Internal financial reporting traditionally means compiling and distributing generic reports that show a company's past, short-term financial performance. The financial reports at one company look the same as they would at any other company. And the information leaves management without insight, unable to link what happened yesterday with how the company will meets its financial targets of tomorrow.

Internal financial reporting does not have to be that way. A company can invent any format it likes; after all, internal reports are completely at the company's discretion. The company may have a single page of key indicators of the health of the business, juxtaposed to data on the same measures from the previous year or compared with competitors' numbers or to world-class performance numbers. A company may break down financial performance any way that makes sense for its business -- by geographic region, perhaps, or maybe better by distribution channel or by customer -- however profits flow. The traditional profit-and-loss framework is not obligatory, unless it happens to work for the company.

Newer technologies play an important role in improving the effectiveness of internal financial information. For example, the cost-volume-profit (CVP) analysis technique and other methods of analyzing costs and margins give management the subtle information it needs to make short- to medium-term financial decisions. Activity-based costing (ABC) opens up a whole new approach to matching costs and resources to their true causes. A state-of-the-art financial information system lays the foundation for consistent and reliable reporting, regardless of the way the company analyzes the information.

Best Practices
Best practices in the area of providing internal financial information can be quite technical and complex. For example, the best practices address the fundamental assumptions and structure of internal financial reporting, the selection of performance measures at the company, approaches to financial analysis, and choices in the financial information system. As daunting as these best practices may appear, companies should keep in mind that they have complete control and flexibility in the area of internal financial reporting. After all, it is internal reporting, so it is completely up to the company to decide what serves it best. Inasmuch as these best practices are intricate and complex, a company in the end should select the approaches and technologies that support its own decision-making process. A discussion of the best practices follows.

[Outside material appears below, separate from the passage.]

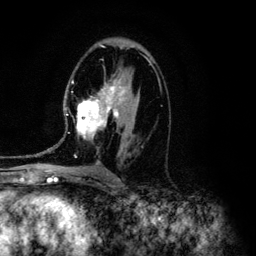
Breast MRI (dynamic contrast-enhanced), one axial slice; slice 74 of 134 in the series (ordered by position); cropped to one breast; dynamic contrast-enhanced series, time point 2 of 6 at this slice position (early post-contrast); 3 T; TE 4.2 ms, TR 7.9 ms; 1.2 mm slice thickness; 256 × 256 image matrix. Female patient.
Structures marked on this image (semi-automatic segmentation, software-assisted and operator-edited):
- enhancing-tissue mask used for the functional tumour volume (all voxels passing the contrast-enhancement thresholds inside the analysis volume; usually the tumour): box from (x=35, y=73) to (x=139, y=163) px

Identify and understand the information needed by internal customers to execute the business strategy, satisfy customers, and evaluate business process performance.
The traditional dozens -- or even hundreds -- of pages of financial reports distributed at the end of a period typically do not help management to run the business. Usually the reports contain much data, yet very little of it is relevant to the current strategy of the business, and readers cannot decipher what data relates to the key factors that affect revenues and expenses. An effective internal financial reporting process starts with the finance group meeting with senior management and key decision makers to define and understand their information needs.

Once the finance group understands management's financial information needs, the next step is to design, or redesign, the financial information systems to meet those needs. At this point, most companies shift from the traditional focus on historical financial data, which provides after-the-fact record keeping, to a new emphasis on information for decision making. For example, reports that include activity-based costing, target costing, and life cycle costing link financial performance with factors that affect revenues and expenses. These costing methods also uncover trends in financial performance and indicate the effects of the current trends on the company's attainment of strategic objectives.

Measure and report profit contributed by appropriate segments, such as product line, customer, channel, division, and geographic location.
Meaningful internal financial information differentiates profitable customers and business segments from those that are not. To achieve this all-important goal, the company needs to structure financial reports appropriately, so that recipients of the reports can plainly grasp the profitability analysis. To collect the appropriate information to analyze, a company first needs to identify how to segment its business to reflect the flow of profits, such as by market segment, by distribution channel, by customer, or by division. Then the company assigns to each segment the appropriate revenues, variable costs, and fixed costs. For example, for a channel profitability analysis, costs would include channel management costs; channel maintenance costs; advertising, promotion, and marketing costs; trade show costs; and marketing staff costs. Through assigning the relevant revenues and costs to the business segments, the company may identify high-profit and high-loss segments, and then set objectives for avoiding costs relevant to high-loss segments.

Integrate financial analysis with operational and industry analyses to identify opportunities for improving business performance.
Many companies could use more sophistication in their financial reporting, with techniques such as analysis of ratios and comparisons to industry and peer performance. These techniques give management insight into where the business may be vulnerable and where it might enjoy unique strengths. However, it's easy to go overboard with sophisticated financial analysis techniques; keeping the measures simple and relevant to strategic business issues is a reliable, powerful course of action.